Speaking at a webinar hosted by the Royal College of General Practitioners on 27 May 2021, Anne Joshua, head of pharmacy integration at NHS England, said that “over 10,000 community pharmacies” have registered to provide the CPCS, adding that GP referrals “need to grow over time”.
“In terms of the practices that are referring, we have 13,000 patients that have been referred since October 2020 to [May 2021], and that’s from 280 practices,” she said.
“We’ve already got 20% of all practices in England getting ready to prepare for this referral pathway, and we’re really, really keen to actually work with practices in their areas to make that happen.”
While Joshua was speaking, a presentation slide also showed that “NHS 111 has referred 340,00 patients (October 2019 – May 2021)”.
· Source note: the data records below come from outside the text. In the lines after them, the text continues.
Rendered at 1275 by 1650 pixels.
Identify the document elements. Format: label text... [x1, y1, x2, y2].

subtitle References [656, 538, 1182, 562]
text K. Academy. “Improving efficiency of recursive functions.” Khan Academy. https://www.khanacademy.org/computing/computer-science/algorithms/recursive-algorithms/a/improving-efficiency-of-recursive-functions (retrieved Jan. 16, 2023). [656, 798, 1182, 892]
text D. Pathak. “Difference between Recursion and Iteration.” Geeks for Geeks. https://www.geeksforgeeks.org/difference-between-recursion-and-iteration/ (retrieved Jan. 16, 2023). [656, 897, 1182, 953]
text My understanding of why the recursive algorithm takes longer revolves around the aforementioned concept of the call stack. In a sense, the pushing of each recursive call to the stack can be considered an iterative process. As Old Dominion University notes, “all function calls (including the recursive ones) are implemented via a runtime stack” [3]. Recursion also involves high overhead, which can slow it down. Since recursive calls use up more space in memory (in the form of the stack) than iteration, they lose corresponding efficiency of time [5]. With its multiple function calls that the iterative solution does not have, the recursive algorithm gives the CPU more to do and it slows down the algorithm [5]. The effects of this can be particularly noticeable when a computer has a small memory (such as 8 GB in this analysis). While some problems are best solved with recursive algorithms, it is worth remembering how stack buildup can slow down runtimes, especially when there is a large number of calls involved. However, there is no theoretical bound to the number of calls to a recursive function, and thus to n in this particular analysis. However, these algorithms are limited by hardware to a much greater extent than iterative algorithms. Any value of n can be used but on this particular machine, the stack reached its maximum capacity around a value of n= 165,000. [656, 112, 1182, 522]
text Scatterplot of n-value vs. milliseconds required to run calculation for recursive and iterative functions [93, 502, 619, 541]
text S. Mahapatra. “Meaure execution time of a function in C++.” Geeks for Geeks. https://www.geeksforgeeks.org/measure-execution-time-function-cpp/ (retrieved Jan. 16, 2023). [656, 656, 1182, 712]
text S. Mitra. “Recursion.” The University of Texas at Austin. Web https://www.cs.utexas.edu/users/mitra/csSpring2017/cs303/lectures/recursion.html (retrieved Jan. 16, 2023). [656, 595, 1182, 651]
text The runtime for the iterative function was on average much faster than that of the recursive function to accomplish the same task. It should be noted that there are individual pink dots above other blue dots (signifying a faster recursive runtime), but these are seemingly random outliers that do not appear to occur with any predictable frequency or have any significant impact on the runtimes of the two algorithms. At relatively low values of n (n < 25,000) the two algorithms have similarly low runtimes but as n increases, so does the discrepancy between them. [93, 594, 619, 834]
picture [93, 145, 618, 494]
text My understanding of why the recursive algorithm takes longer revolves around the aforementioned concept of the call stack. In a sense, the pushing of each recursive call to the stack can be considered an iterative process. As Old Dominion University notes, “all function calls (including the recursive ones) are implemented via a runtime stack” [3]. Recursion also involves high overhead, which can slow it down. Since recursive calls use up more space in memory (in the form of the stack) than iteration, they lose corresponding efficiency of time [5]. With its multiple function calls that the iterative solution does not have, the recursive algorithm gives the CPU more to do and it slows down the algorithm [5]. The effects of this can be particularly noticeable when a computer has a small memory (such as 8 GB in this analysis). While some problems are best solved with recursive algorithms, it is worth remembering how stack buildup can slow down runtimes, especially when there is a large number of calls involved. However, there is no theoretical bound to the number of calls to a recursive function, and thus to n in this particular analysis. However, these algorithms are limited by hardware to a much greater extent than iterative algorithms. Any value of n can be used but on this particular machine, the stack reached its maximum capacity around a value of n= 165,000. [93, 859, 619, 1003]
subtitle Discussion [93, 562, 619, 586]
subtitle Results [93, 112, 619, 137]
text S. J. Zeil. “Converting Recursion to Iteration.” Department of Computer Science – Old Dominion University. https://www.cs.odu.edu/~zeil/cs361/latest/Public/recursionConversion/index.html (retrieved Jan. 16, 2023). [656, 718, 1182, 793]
She added that NHS 111 and GPs are referring “more or less the same case mix”, with sore throat the most frequent referral from NHS 111 and skin rashes the most common reason for referral from general practice.
Joshua had previously said in September 2020 that pharmacists involved in the GP CPCS pilot were completing 90% of the consultations referred to them.
Her comments come after the north west region of NHS England announced that GPs in nearly a third of its primary care networks (PCNs) would begin referring patients to community pharmacy from autumn 2021.
However, Yogendra Parmar, chief executive officer of City and Hackney LPC, told The Pharmaceutical Journal that “GP CPCS implementation has not been sufficiently resourced by NHS England”.
“LPCs have had to step into the breach to gain GP CPCS traction,” she said.
“Referral numbers are still very low, but will grow as it becomes business as usual,” Parmar continued.
“City & Hackney, like all London pharmacies, receive very few [NHS] 111 CPCS referrals and have the lowest such referral rates in the country.”
Michael Keen, chief executive officer of Kingston and Richmond LPC, said that the GP CPCS was “live in the Richmond PCN area” and the LPC was “talking with two other PCN areas, who want to go live, and six other surgeries expressed interest but COVID has delayed matters”.
“I believe there is definitely capacity in pharmacies to provide more referral consultations,” he said.
“This is a service that will build gradually, and IT matters remain to be resolved in the long run because it was launched without a national IT solution.”
When the CPCS was announced in September 2019, NHS England had said pharmacists would need to provide their own IT systems after April 2021.
However, this was delayed to October 2021, after NHS England announced additional funding for the IT system to be provided centrally.